═════ Working data

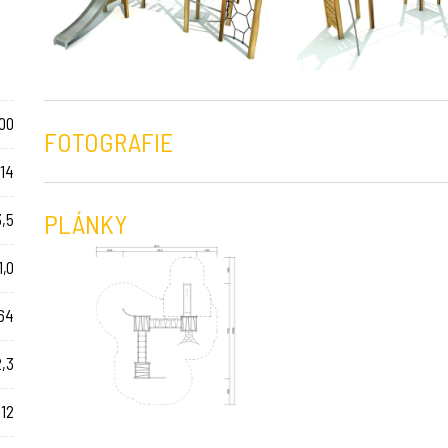
00
FOTOGRAFIE
 14
PLÁNKY
3,5
1,0
64
2,3
12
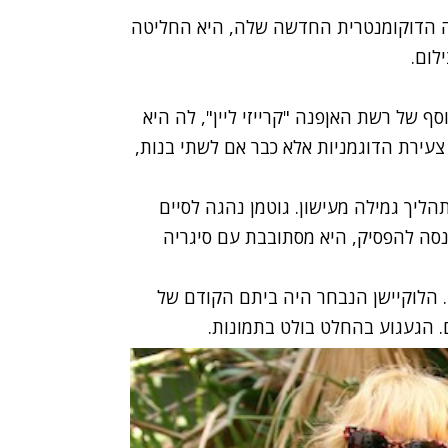
 הדוקומנטרית החדשה שלה, היא החליטה
לום.
סף של רשת האןפנה "קרייזי ליין", לה היא
עירת הדוגמניות אלא כבר אם לשתי בנות,
הליך גמילה מעישון. גוטמן נהגה לסיים
מנסה להפסיק, היא מסתובבת עם סיגריה
ן. הלוקיישן הנבחר היה ביתם הקודם של
הם. הגעגוע בהחלט בולט בתמונות.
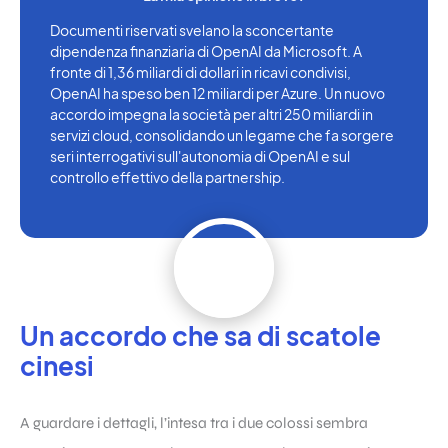
Documenti riservati svelano la sconcertante
dipendenza finanziaria di OpenAI da Microsoft. A
fronte di 1,36 miliardi di dollari in ricavi condivisi,
OpenAI ha speso ben 12 miliardi per Azure. Un nuovo
accordo impegna la società per altri 250 miliardi in
servizi cloud, consolidando un legame che fa sorgere
seri interrogativi sull'autonomia di OpenAI e sul
controllo effettivo della partnership.
Un accordo che sa di scatole
cinesi
A guardare i dettagli, l’intesa tra i due colossi sembra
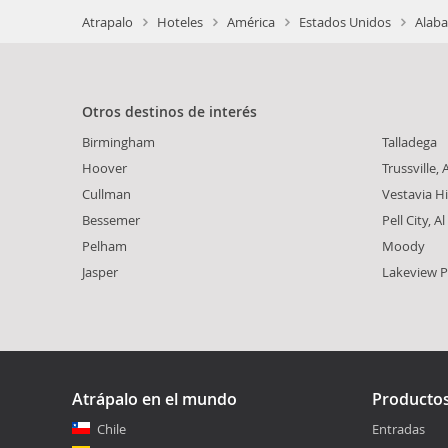
Atrapalo
Hoteles
América
Estados Unidos
Alaba
Otros destinos de interés
Birmingham
Talladega
Hoover
Trussville, A
Cullman
Vestavia Hi
Bessemer
Pell City, Al
Pelham
Moody
Jasper
Lakeview P
Atrápalo en el mundo
Producto
Chile
Entradas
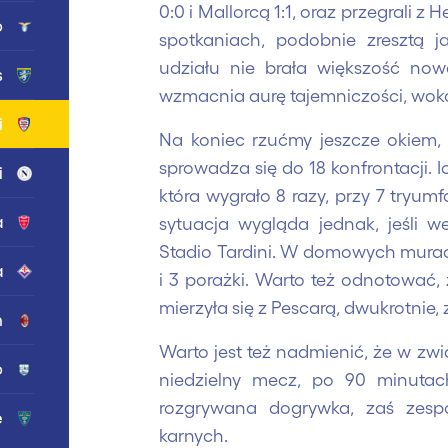
0:0 i Mallorcą 1:1, oraz przegrali z
o
spotkaniach, podobnie zresztą j
udziału nie brała większość now
s
wzmacnia aurę tajemniczości, wokó
i
Na koniec rzućmy jeszcze okiem, 
sprowadza się do 18 konfrontacji. Ic
i
która wygrało 8 razy, przy 7 tryum
a
sytuacja wygląda jednak, jeśli
Stadio Tardini. W domowych murach
a
i 3 porażki. Warto też odnotować,
mierzyła się z Pescarą, dwukrotnie, 
n
Warto jest też nadmienić, że w zwi
o
niedzielny mecz, po 90 minutac
rozgrywana dogrywka, zaś zespo
e
karnych.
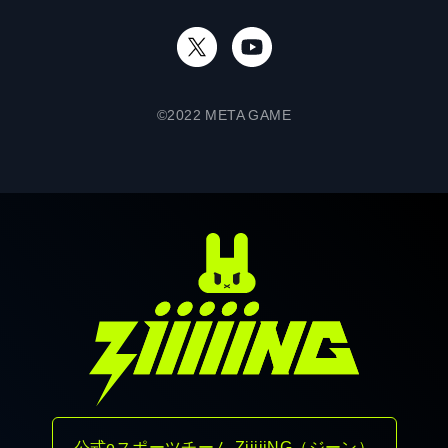
©2022 META GAME
公式eスポーツチーム ZiiiiiNG（ジーン）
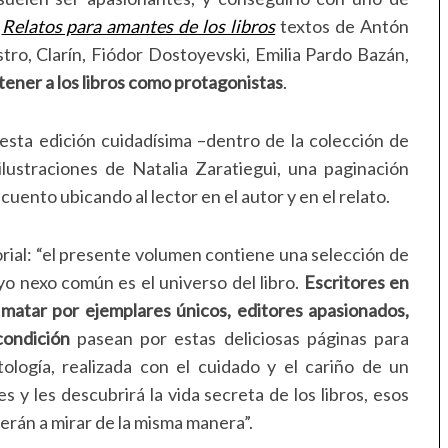
r
Relatos para amantes de los libros
textos de Antón
stro, Clarín, Fiódor Dostoyevski, Emilia Pardo Bazán,
tener a los libros como protagonistas
.
esta edición cuidadísima –dentro de la colección de
 ilustraciones de Natalia Zaratiegui, una paginación
cuento ubicando al lector en el autor y en el relato.
torial: “el presente volumen contiene una selección de
yo nexo común es el universo del libro.
Escritores en
 matar por ejemplares únicos, editores apasionados,
condición
pasean por estas deliciosas páginas para
tología, realizada con el cuidado y el cariño de un
res y les descubrirá la vida secreta de los libros, esos
erán a mirar de la misma manera”.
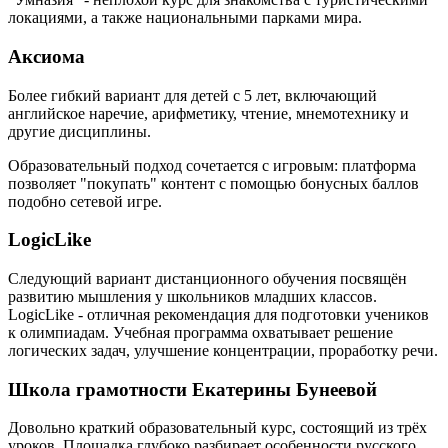
локациями, а также национальными парками мира.
Аксиома
Более гибкий вариант для детей с 5 лет, включающий
английское наречие, арифметику, чтение, мнемотехнику и
другие дисциплины.
Образовательный подход сочетается с игровым: платформа
позволяет "покупать" контент с помощью бонусных баллов
подобно сетевой игре.
LogicLike
Следующий вариант дистанционного обучения посвящён
развитию мышления у школьников младших классов.
LogicLike - отличная рекомендация для подготовки учеников
к олимпиадам. Учебная программа охватывает решение
логических задач, улучшение концентрации, проработку речи.
Школа грамотности Екатерины Бунеевой
Довольно краткий образовательный курс, состоящий из трёх
уроков. Площадка глубоко разбирает особенности русского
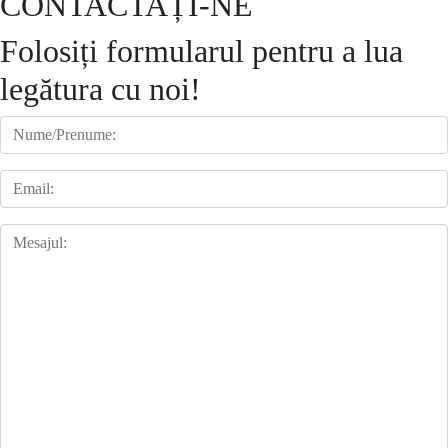
CONTACTAȚI-NE
Folosiți formularul pentru a lua
legătura cu noi!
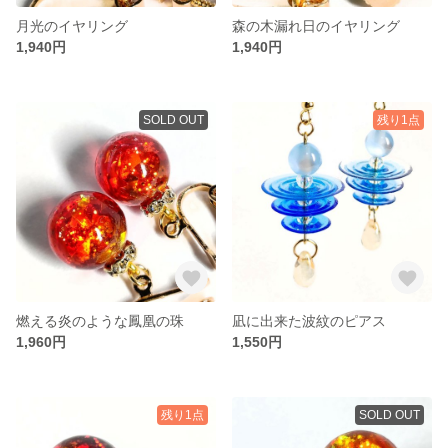
月光のイヤリング
森の木漏れ日のイヤリング
1,940円
1,940円
SOLD OUT
残り1点
燃える炎のような鳳凰の珠
凪に出来た波紋のピアス
1,960円
1,550円
残り1点
SOLD OUT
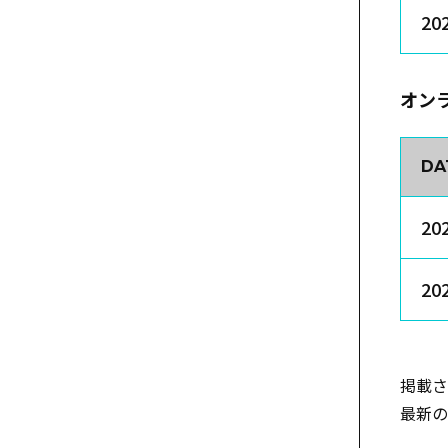
20
オン
DA
202
202
掲載さ
最新の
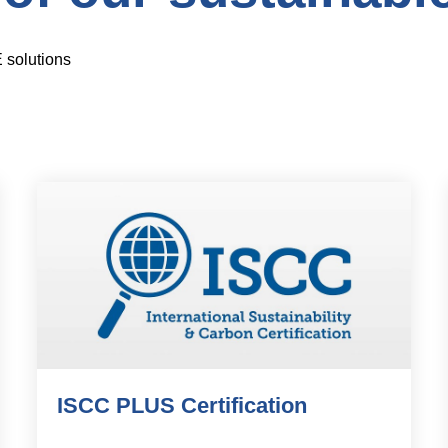
 solutions
ISCC PLUS Certification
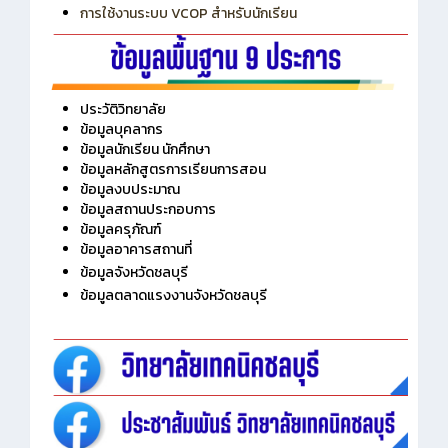
การเพิ่มรายวิชาเข้าแถวสำหรับครู
การเชื่อมต่อ Wifi วิทยาลัย
การใช้งานระบบ VCOP สำหรับนักเรียน
ประวัติวิทยาลัย
ข้อมูลบุคลากร
ข้อมูลนักเรียน นักศึกษา
ข้อมูลหลักสูตรการเรียนการสอน
ข้อมูลงบประมาณ
ข้อมูลสถานประกอบการ
ข้อมูลครุภัณฑ์
ข้อมูลอาคารสถานที่
ข้อมูลจังหวัดชลบุรี
ข้อมูลตลาดแรงงานจังหวัดชลบุรี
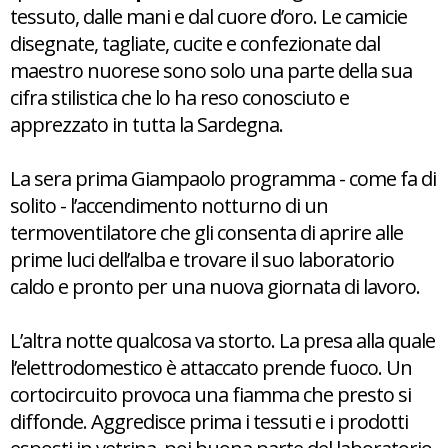
tessuto, dalle mani e dal cuore d’oro. Le camicie
disegnate, tagliate, cucite e confezionate dal
maestro nuorese sono solo una parte della sua
cifra stilistica che lo ha reso conosciuto e
apprezzato in tutta la Sardegna.
La sera prima Giampaolo programma - come fa di
solito - l’accendimento notturno di un
termoventilatore che gli consenta di aprire alle
prime luci dell’alba e trovare il suo laboratorio
caldo e pronto per una nuova giornata di lavoro.
L’altra notte qualcosa va storto. La presa alla quale
l’elettrodomestico è attaccato prende fuoco. Un
cortocircuito provoca una fiamma che presto si
diffonde. Aggredisce prima i tessuti e i prodotti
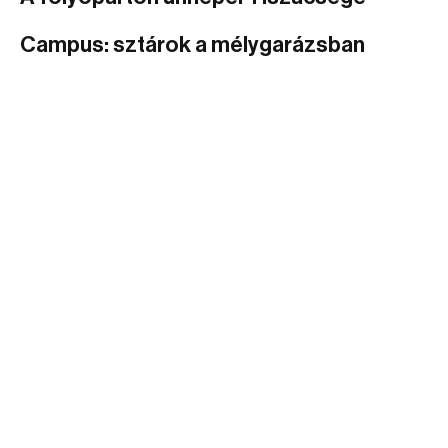
Campus: sztárok a mélygarázsban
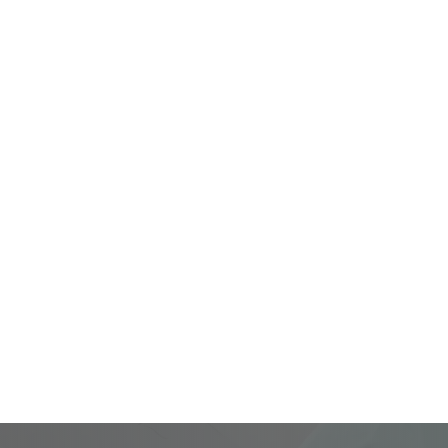
Guided Support
No 
t us
全程指导：从术前到术后，为您安排
无额外费用
每一步
手
24/7 Emergency Backup
: Count on me when it matters most
24/7紧急支援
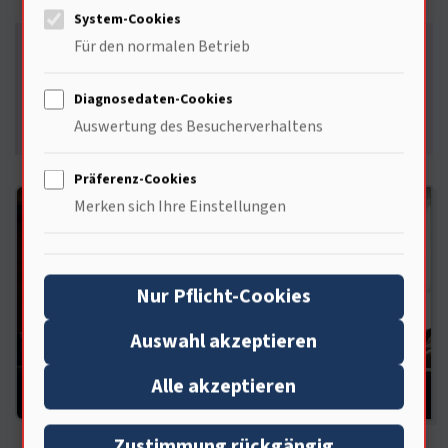
System-Cookies
Die neue Benutzeroberfläche des Amazon Fire
Für den normalen Betrieb
TV sorgt für mehr Übersichtlichkeit ( … )
Erkenne jetzt sofort, welchekostenlos sind. Eine
Diagnosedaten-Cookies
Auswertung des Besucherverhaltens
echte Erleichterung für Nutzer!
Präferenz-Cookies
Merken sich Ihre Einstellungen
Nur Pflicht-Cookies
Auswahl akzeptieren
Alle akzeptieren
Zustimmung rückgängig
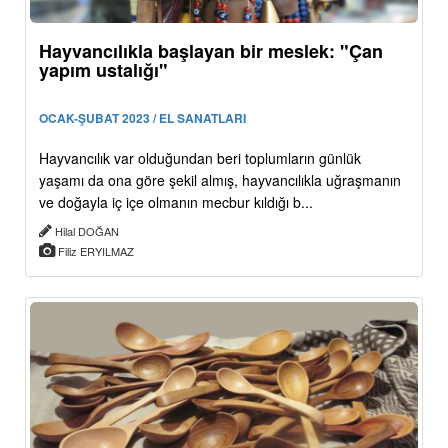
Hayvancılıkla başlayan bir meslek: "Çan
yapım ustalığı"
OCAK-ŞUBAT 2023 / EL SANATLARI
Hayvancılık var olduğundan beri toplumların günlük
yaşamı da ona göre şekil almış, hayvancılıkla uğraşmanın
ve doğayla iç içe olmanın mecbur kıldığı b...
Hilal DOĞAN
Filiz ERYILMAZ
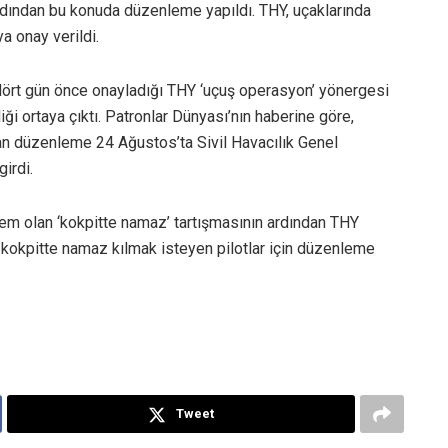
n ardından bu konuda düzenleme yapıldı. THY, uçaklarında
a onay verildi.
dört gün önce onayladığı THY ‘uçuş operasyon’ yönergesi
iği ortaya çıktı. Patronlar Dünyası’nın haberine göre,
an düzenleme 24 Ağustos’ta Sivil Havacılık Genel
irdi.
m olan ‘kokpitte namaz’ tartışmasının ardından THY
kokpitte namaz kılmak isteyen pilotlar için düzenleme
Tweet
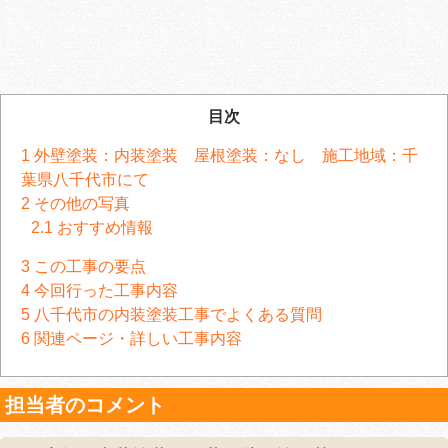
目次
1
外壁塗装：内装塗装 屋根塗装：なし 施工地域：千
葉県八千代市にて
2
その他の写真
2.1
おすすめ情報
3
この工事の要点
4
今回行った工事内容
5
八千代市の内装塗装工事でよくある質問
6
関連ページ・詳しい工事内容
担当者のコメント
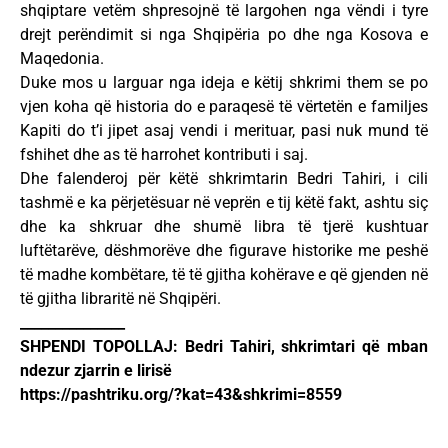
shqiptare vetëm shpresojnë të largohen nga vëndi i tyre
drejt perëndimit si nga Shqipëria po dhe nga Kosova e
Maqedonia.
Duke mos u larguar nga ideja e këtij shkrimi them se po
vjen koha që historia do e paraqesë të vërtetën e familjes
Kapiti do t’i jipet asaj vendi i merituar, pasi nuk mund të
fshihet dhe as të harrohet kontributi i saj.
Dhe falenderoj për këtë shkrimtarin Bedri Tahiri, i cili
tashmë e ka përjetësuar në veprën e tij këtë fakt, ashtu siç
dhe ka shkruar dhe shumë libra të tjerë kushtuar
luftëtarëve, dëshmorëve dhe figurave historike me peshë
të madhe kombëtare, të të gjitha kohërave e që gjenden në
të gjitha libraritë në Shqipëri.
_______________
SHPENDI TOPOLLAJ: Bedri Tahiri, shkrimtari që mban
ndezur zjarrin e lirisë
https://pashtriku.org/?kat=43&shkrimi=8559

══════════

The task →
For the records above, tally the lines in which "Bedri" appears, and give the number by itself.

Solution for this exercise →
2